Erich Fromm writes that man’s failure to use and spend what he has is the cause of his unhappiness. If he has potential, but somehow his tendency to grow is thwarted, he feels suffocated. Unspent energy undergoes a process of change. It gets transformed into a destructive form. The main point Fromm made was that “Destructiveness is the outcome of an unlived life.” Our failure to use, what we have, is one of the major causes of unhappiness. We are living far below our capacity. How to realize our unrealized possibilities is the greatest challenge of the time. Let the man get opportunities to use all his energies. Let the man be complete. The more the man is complete, the less are the chances of unrest.

Generally, we fail to see even when our windows are open. We don’t like to notice things even if they exist in front of our eyes.

Though we are continuously evolving, we are far from our destination. Do we know where we want to reach? We do not know if there is an ultimate destination of evolution. But we know that we are still inadequate. If something is inaccessible to us, we think it doesn’t exist. Our perceptions dictate how we see a particular thing and react to a situation. People who can see the world through a window are rare. They can see because they are gifted. They have extrasensory perception.
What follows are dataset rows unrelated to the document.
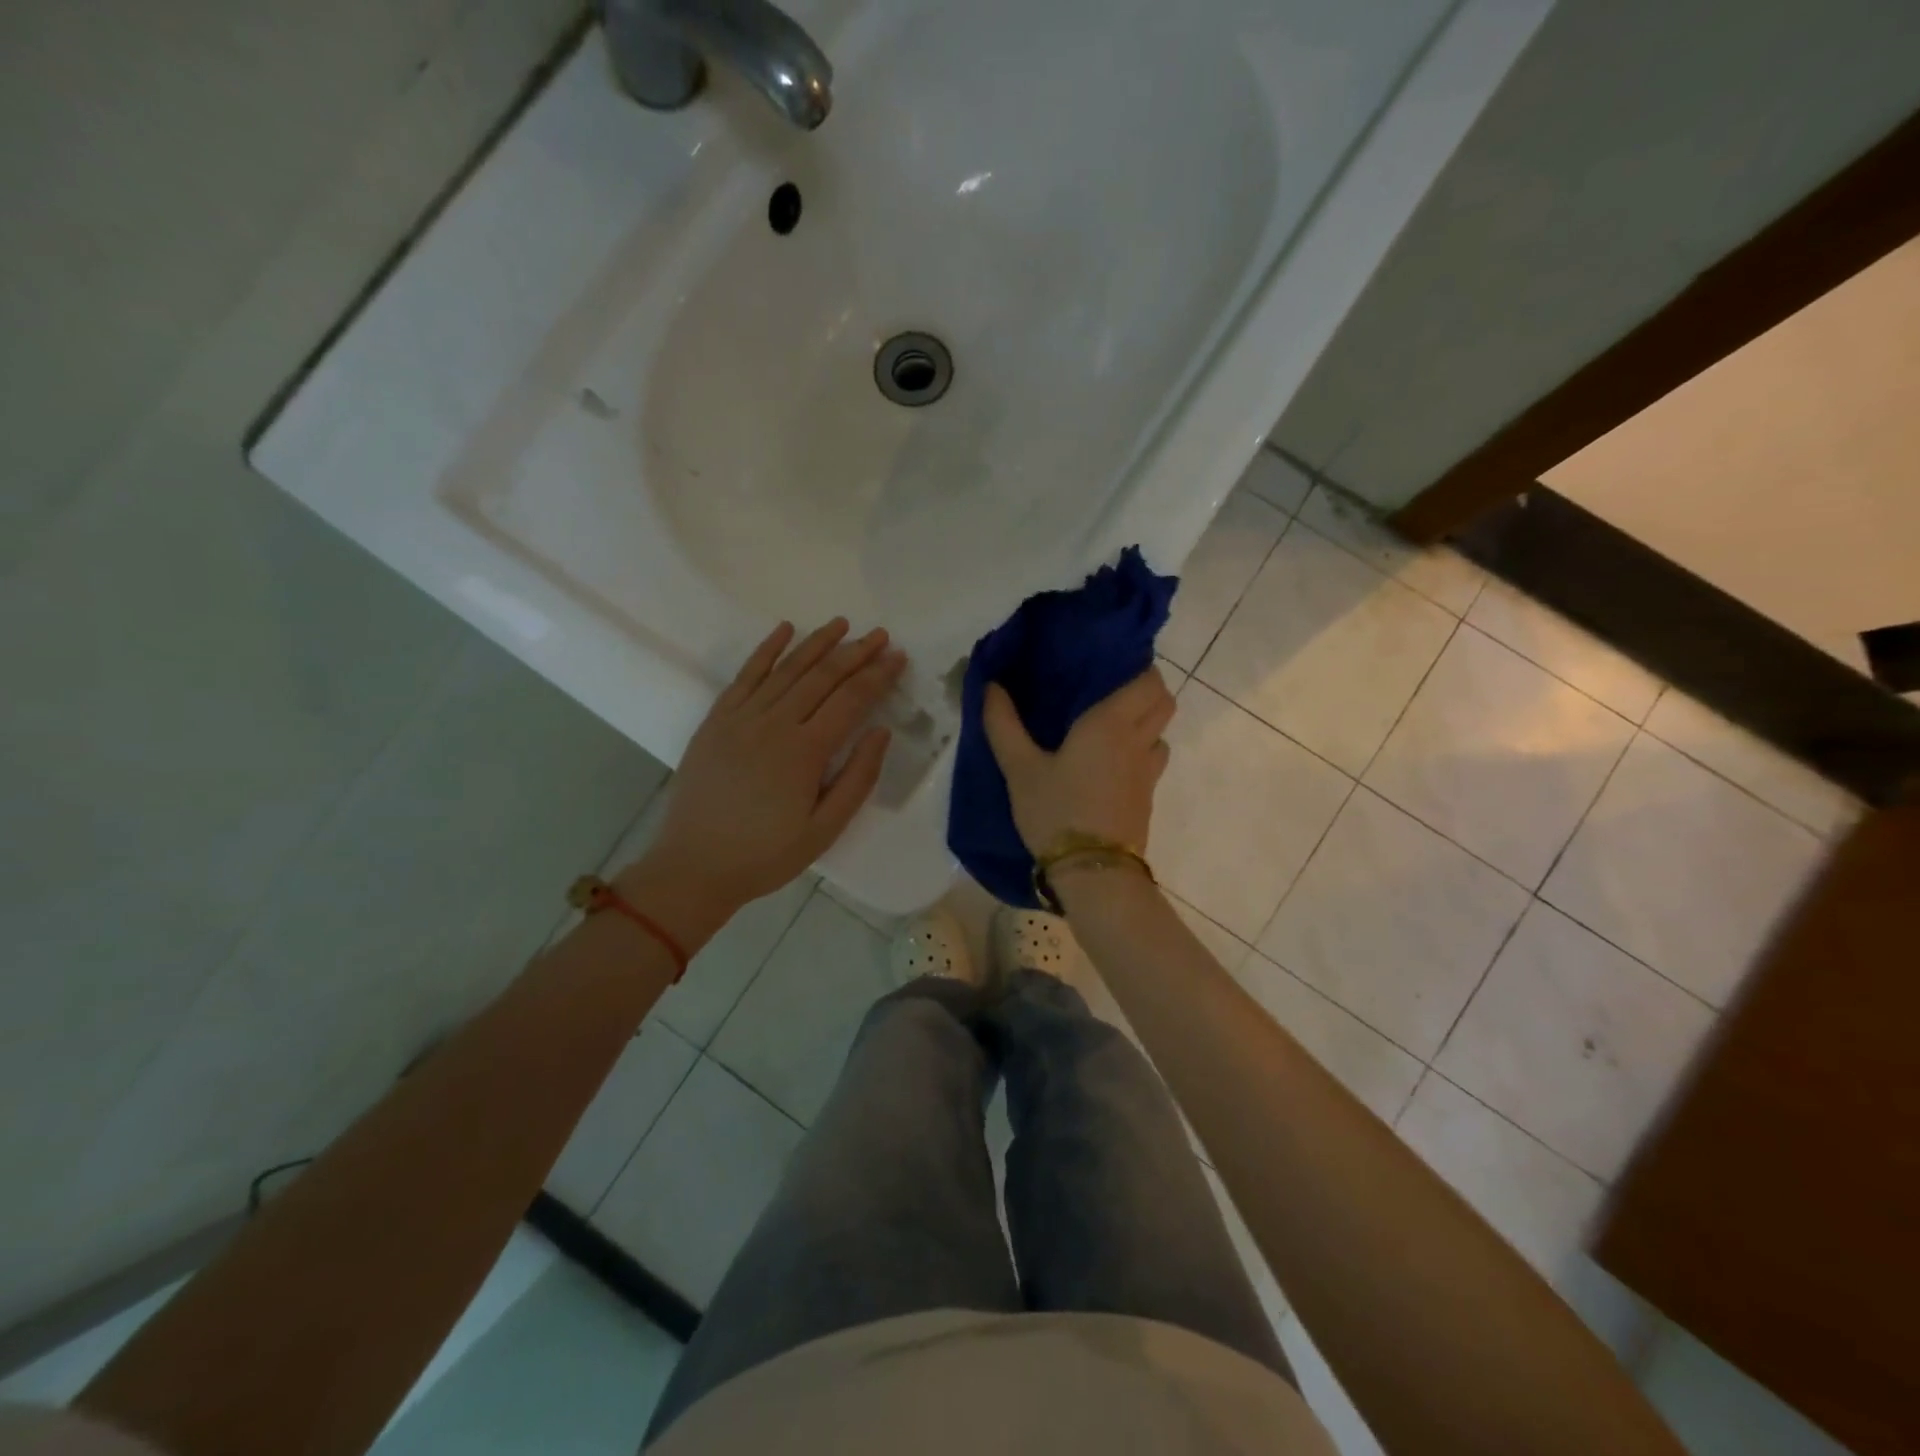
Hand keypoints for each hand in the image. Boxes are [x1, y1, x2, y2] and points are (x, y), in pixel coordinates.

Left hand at [619, 620, 903, 947]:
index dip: (877, 675)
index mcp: (805, 752)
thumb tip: (881, 732)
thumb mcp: (825, 830)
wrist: (694, 866)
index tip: (897, 655)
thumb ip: (857, 778)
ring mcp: (741, 718)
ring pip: (786, 669)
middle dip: (855, 652)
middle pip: (822, 677)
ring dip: (816, 643)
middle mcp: (774, 724)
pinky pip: (745, 675)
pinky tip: (784, 630)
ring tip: (841, 624)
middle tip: (879, 634)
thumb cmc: (766, 855)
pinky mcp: (717, 720)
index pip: (850, 700)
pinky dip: (766, 650)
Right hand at [982, 667, 1175, 855]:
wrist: (1093, 872)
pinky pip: (1152, 760)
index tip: (1108, 664)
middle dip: (1144, 690)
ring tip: (1110, 726)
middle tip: (1107, 691)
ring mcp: (1147, 771)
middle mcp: (1138, 740)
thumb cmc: (1056, 811)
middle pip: (1163, 701)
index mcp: (1111, 723)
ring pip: (1161, 731)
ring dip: (1145, 722)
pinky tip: (1109, 762)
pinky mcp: (1147, 797)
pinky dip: (1140, 751)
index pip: (1147, 679)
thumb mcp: (1019, 768)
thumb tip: (990, 685)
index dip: (1136, 666)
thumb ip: (1003, 724)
As Schumacher puts it: “This searching uses not only the sensory information but also other knowledge and experience…there are inevitably many things which people can see but which others cannot, or, to put it differently, for which some people are adequate while others are not.”

Though man knows how a complete man should look like, a man can’t engineer a complete man. “When systems are not engineered but instead allowed to evolve – to build themselves – then the resultant whole is greater than the sum of its parts.” We must recognize that we are the outcome of a process that is not merely engineering. There is another approach. That is beside the strict engineering approach, and that’s the evolutionary approach.

Should man modify himself biologically to increase his utility? We have done this with other living organisms. Should we do this to increase the productivity of man?

Scientists want to rewrite life from scratch; merely tinkering with life’s genetic code does not satisfy them. In this age of new biology, they are trying to create novel forms of life. They want to build the molecular machinery of new organisms. They say, “The genetic code is 3.6 billion years old. It’s time for a rewrite.” Others say, “To take God’s place, without being God, is insane arrogance, a risky and dangerous venture.” Some people say, “If we don’t play God, who will?”

The progress in science is continuing at a much faster pace. The resulting material benefits will create disparity among its users, notwithstanding the need for better environmental protection measures. It raises a few other questions. Should we leave the destiny of man in the hands of science alone? Does science need restraint, particularly in its application? Should the idea of designing a complete man be entertained? Should not one wait for the complete man to evolve? Man can only become a man by education, a kind of education that encompasses those searching qualities. Let man understand that “there is far greater peril in buying knowledge than in buying meat and drink.”